MEPs call for “systemic change” to address resource scarcity
MEPs have called for systemic change to address resource scarcity in a recent press release. The resolution passed by the ENVI committee of the European Parliament calls for binding waste-reduction targets, revamped ecodesign legislation and measures to break the link between growth and the use of natural resources.The environment committee called on the Commission to table new legislation by the end of 2015.According to MEPs involved, the European Commission should be proposing new legislation by the end of of 2015 that includes:
- waste prevention measures;
- binding waste-reduction targets for municipal, commercial and industrial waste to be achieved by 2025;
- application of the “pay as you throw” principle;
- targets for recycling and preparation for reuse to be raised to at least 70% of municipal solid waste and 80% of packaging waste by 2030;
- incineration to be strictly limited by 2020 to non-recyclable and non-biodegradable waste;
- a binding, gradual reduction of all landfill waste.

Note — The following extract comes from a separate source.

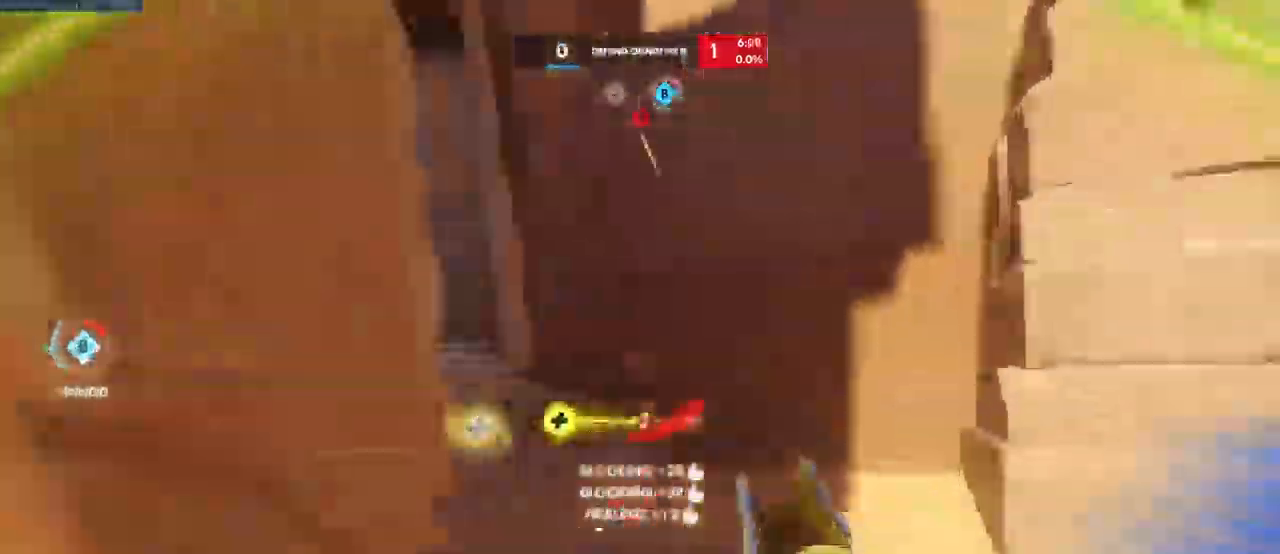
Gameplay with keyboard and mouse; each line is a JSON object with the keys and mouse buttons held at the frame after it. "events" lists presses ("down") and releases ("up") of "a", "ctrl", "d", "e", "q", "s", "shift", "space", "w", "mouse_left", "mouse_wheel", "mouse_right", "mouse_mb4" and "mouse_mb5" between this image and that frame as [ms after this image, input, new state], when the widget could be followed in between. "mouse_left", "mouse_wheel", "mouse_right", "mouse_mb4", "mouse_mb5" = the "left", "wheel", "right", "mb4", "mb5" buttons of the "mouse" list. No other keys are recorded. "wheel" means that the mouse wheel is clicked or scrolled. Mouse movement is not recorded.
{"keys": ["w"], "mouse": [], "events": [[84, "space", "down"], [234, "space", "up"], [317, "space", "down"], [417, "d", "down"], [434, "space", "up"], [467, "d", "up"]]}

- promote a life-cycle oriented approach towards product policy and ecodesign;
- a review of eco-design legislation by the end of 2016, broadening its scope and covering all product groups;
- definitions of the requirements for criteria such as durability, repairability, reusability and recyclability;
They also want the Commission to draw up measures to eliminate planned obsolescence.
To tackle the problem of scarce resources, the extraction and use of resources must be reduced and the link between growth and the use of natural resources must be severed. The committee says that In order to switch to the sustainable use of resources by 2050, EU policy must require:
- a reduction, in absolute terms, of resource consumption to sustainable levels;
- strict application of the waste hierarchy;
- implementation of a cascading use of resources;
- greater use of renewables,
- phasing-out of toxic substances;
- Improvements in the quality of ecosystem services
The European Environmental Bureau (EEB) deemed it "a strong statement to the European Commission by voting in favour of an ambitious strategy to develop a circular economy" while the executive director of Plastics Europe Karl-H. Foerster called it "a step closer towards Zero Plastics to landfill by 2025".